Qualifier la nature de « ressources », c’est alors implicitement la faire entrer dans la sphère économique ; les ressources étant porteuses d’une utilité.
Une ressource naturelle est en effet une substance, une matière, du vivant … susceptible d’être utilisée pour les besoins de l’Homme.
Il peut s’agir d’une matière première d’origine minérale (l’eau, l’air) ou d’origine vivante (le bois).
Ce peut être de la matière organique fossile (le pétrole, le charbon, le gaz naturel).
Il peut s’agir d’une source d’énergie (énergie solaire, énergie éolienne).
Les surfaces de sol disponibles, la biodiversité sont aussi des ressources naturelles.

L’adjectif naturel fait de cette « ressource » quelque chose d’extérieur à la société qui entend l’utiliser. A partir du moment où l’Homme se l’approprie, le problème n’est donc pas celui de sa fourniture (comme pour les biens économiques) puisqu’elle préexiste à l’action humaine ; il est celui de sa conservation (ou de sa dégradation), dépendante de l’évolution des relations Homme-Nature.

Zoom sur les ressources AIR, EAU et BIODIVERSITÉ
Longtemps, l’économie a traité l’air, l’eau, la biodiversité, comme des ressources inépuisables et gratuites, utilisées lors du processus de production ou de consommation :
—> l’industriel qui utilise l’air ou l’eau pour déverser des polluants issus de son activité,
—> l’agriculteur qui supprime des haies et qui utilise des engrais et des pesticides pour une production plus intensive,
—> l’aménageur qui utilise l’espace pour la construction d’une route ou d’une voie de chemin de fer,
—> le consommateur qui utilise le sol comme décharge pour stocker ses déchets…

Du début de l’ère industrielle aux années après-guerre, leur « utilisation » lors des activités de production et de consommation a entraîné leur détérioration (pollution de l’air et de l’eau, perte de biodiversité) considérée comme une conséquence inévitable des activités économiques dans un objectif de croissance. Les services qu’elles offraient avaient la particularité d’être gratuits. Ils ont été « utilisés » de façon abusive alors que la capacité d’assimilation des polluants ou la capacité de résilience de la nature est limitée.

Aucune contrainte environnementale :

Forte pollution et destruction des ressources naturelles : la primauté de l’économie est substituée à celle de la nature.

Années 1960-1970 : Premiers mouvements environnementaux

La réglementation devient le principal outil des politiques de protection de l’environnement.

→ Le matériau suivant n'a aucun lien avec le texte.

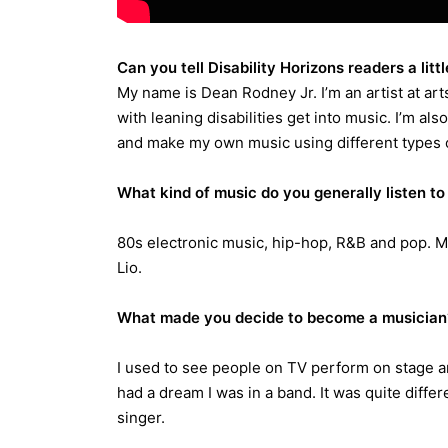
Can you tell Disability Horizons readers a litt
My name is Dean Rodney Jr. I’m an artist at ar
with leaning disabilities get into music. I’m als
and make my own music using different types 
What kind of music do you generally listen to 
80s electronic music, hip-hop, R&B and pop. My
Lio.
What made you decide to become a musician
I used to see people on TV perform on stage and
had a dream I was in a band. It was quite differe
singer.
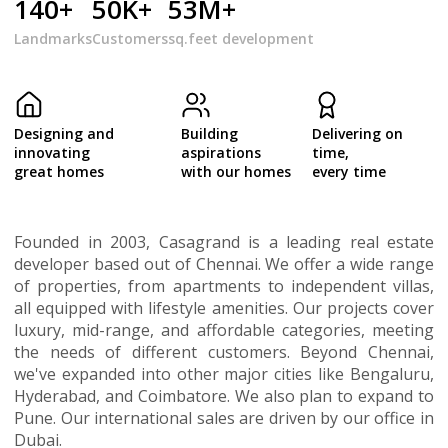
140+
50K+
53M+
Landmarks
Customers
sq.feet development
Designing and
Building
Delivering on
innovating
aspirations
time,
great homes
with our homes
every time
Founded in 2003, Casagrand is a leading real estate
developer based out of Chennai. We offer a wide range
of properties, from apartments to independent villas,
all equipped with lifestyle amenities. Our projects cover
luxury, mid-range, and affordable categories, meeting
the needs of different customers. Beyond Chennai,
we've expanded into other major cities like Bengaluru,
Hyderabad, and Coimbatore. We also plan to expand to
Pune. Our international sales are driven by our office in
Dubai.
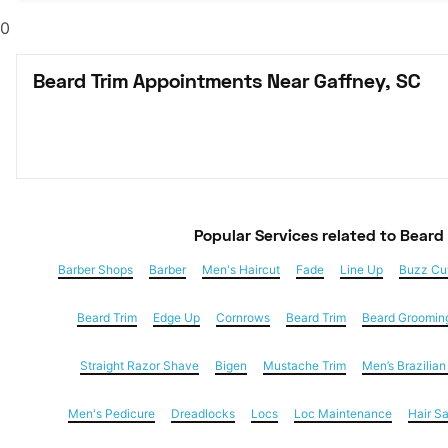
0
Beard Trim Appointments Near Gaffney, SC
Popular Services
 related to Beard
Barber Shops
Barber
Men's Haircut
Fade
Line Up
Buzz Cu
Beard Trim
Edge Up
Cornrows
Beard Trim
Beard Groomin
Straight Razor Shave
Bigen
Mustache Trim
Men’s Brazilia
Men's Pedicure
Dreadlocks
Locs
Loc Maintenance
Hair S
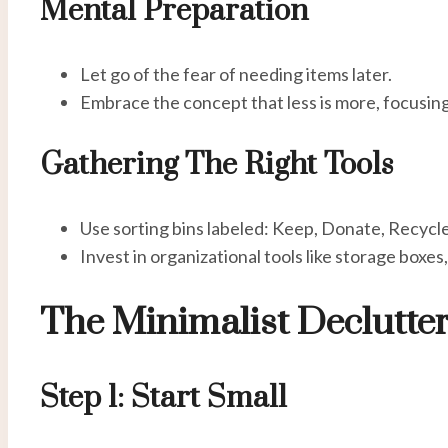
Mental Preparation
Let go of the fear of needing items later.
Embrace the concept that less is more, focusin
Gathering The Right Tools
Use sorting bins labeled: Keep, Donate, Recycle
Invest in organizational tools like storage boxes,
The Minimalist Declutte
Step 1: Start Small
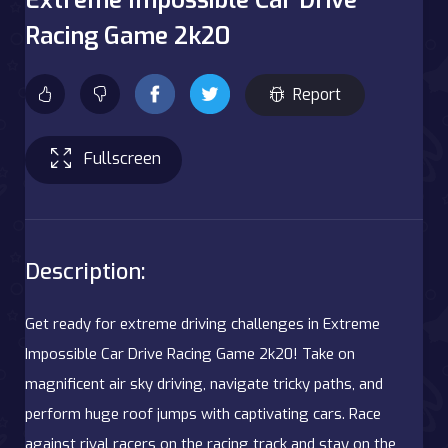
Racing Game 2k20
Report
Fullscreen
Description:
Get ready for extreme driving challenges in Extreme
Impossible Car Drive Racing Game 2k20! Take on
magnificent air sky driving, navigate tricky paths, and
perform huge roof jumps with captivating cars. Race
against rival racers on the racing track and stay on the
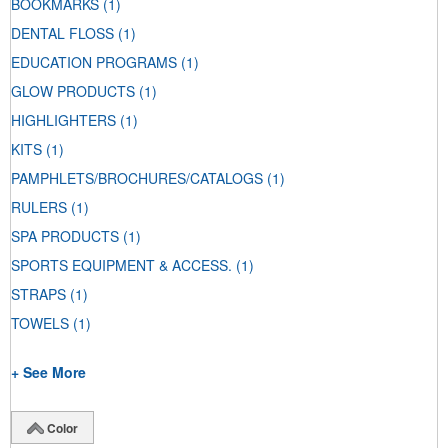
BOOKMARKS
(1)
DENTAL FLOSS
(1)
EDUCATION PROGRAMS
(1)
GLOW PRODUCTS
(1)
HIGHLIGHTERS
(1)
KITS
(1)
PAMPHLETS/BROCHURES/CATALOGS
(1)
RULERS
(1)
SPA PRODUCTS
(1)
SPORTS EQUIPMENT & ACCESS.
(1)
STRAPS
(1)
TOWELS
(1)
+ See More
Color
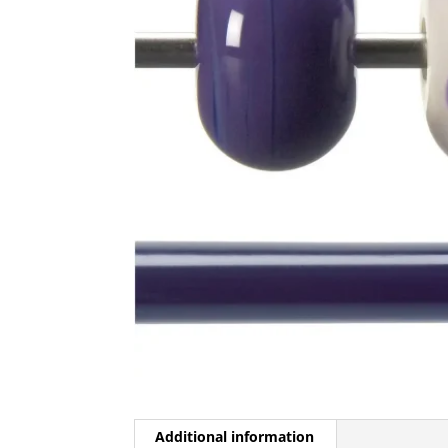
Additional information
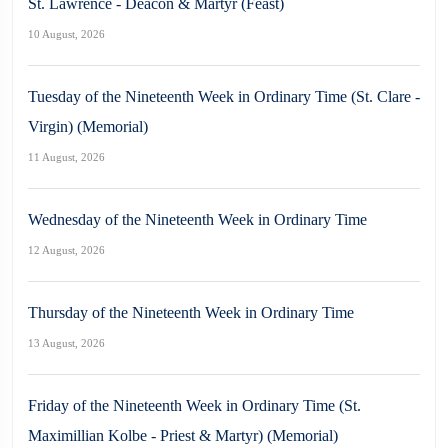
St. Lawrence - Deacon & Martyr (Feast)
10 August, 2026
Tuesday of the Nineteenth Week in Ordinary Time (St. Clare -
Virgin) (Memorial)
11 August, 2026
Wednesday of the Nineteenth Week in Ordinary Time
12 August, 2026
Thursday of the Nineteenth Week in Ordinary Time
13 August, 2026
Friday of the Nineteenth Week in Ordinary Time (St.
Maximillian Kolbe - Priest & Martyr) (Memorial)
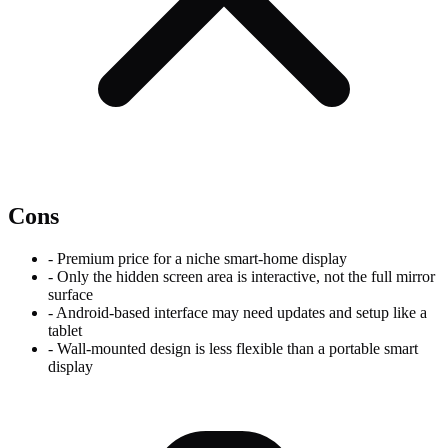
Cons
-
Premium price for a niche smart-home display
-
Only the hidden screen area is interactive, not the full mirror
surface
-
Android-based interface may need updates and setup like a
tablet
-
Wall-mounted design is less flexible than a portable smart
display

- La réglementation est la solution la plus efficace pour assurer un niveau élevé de protection de la nature : normes de qualité (concentration maximale autorisée d’un polluant par litre d’eau…), normes d’émissions (quantités maximales autorisées de rejets de SO2 dans l’atmosphère), normes de produits (teneurs en soufre maximale des combustibles). Son objectif est de fixer un niveau de pollution acceptable avec comme conséquence de ne laisser aucun choix au pollueur dans la mesure où ce dernier n’a pas d’autres possibilités que de s’y conformer.
Contraignante, elle est très coûteuse à respecter.

- De même, les lois ou directives portant directement sur la protection des espaces de nature ou des espèces restent la logique prépondérante dans l’approche de préservation et conservation (parcs nationaux).

Théorie : Chaque bien économique constitue un marché propre, c’est-à-dire qu’il existe une demande (des consommateurs) et une offre (des producteurs) pour ce bien, équilibrées par un prix :
► le marché du travail où les salariés échangent leur force de travail contre un salaire ;
► le marché des biens et services qui sont achetés à un certain prix (les ressources naturelles épuisables ou non renouvelables comme le pétrole, les métaux…en font parties). … ….
Pendant longtemps, les biens économiques se sont opposés en ce sens aux biens naturels tels que l’air, l’eau ou la biodiversité, qui ne s’échangeaient pas sur un marché : rejeter des polluants dans l’air, dans l’eau, détruire la faune et la fore se faisaient sans contrepartie monétaire. Les phénomènes de pollution ou de destruction résultaient donc d’une défaillance du marché. Il était alors nécessaire d’introduire une autorité extérieure aux agents, l’État, pour pallier aux insuffisances du marché (en tout premier lieu par la réglementation).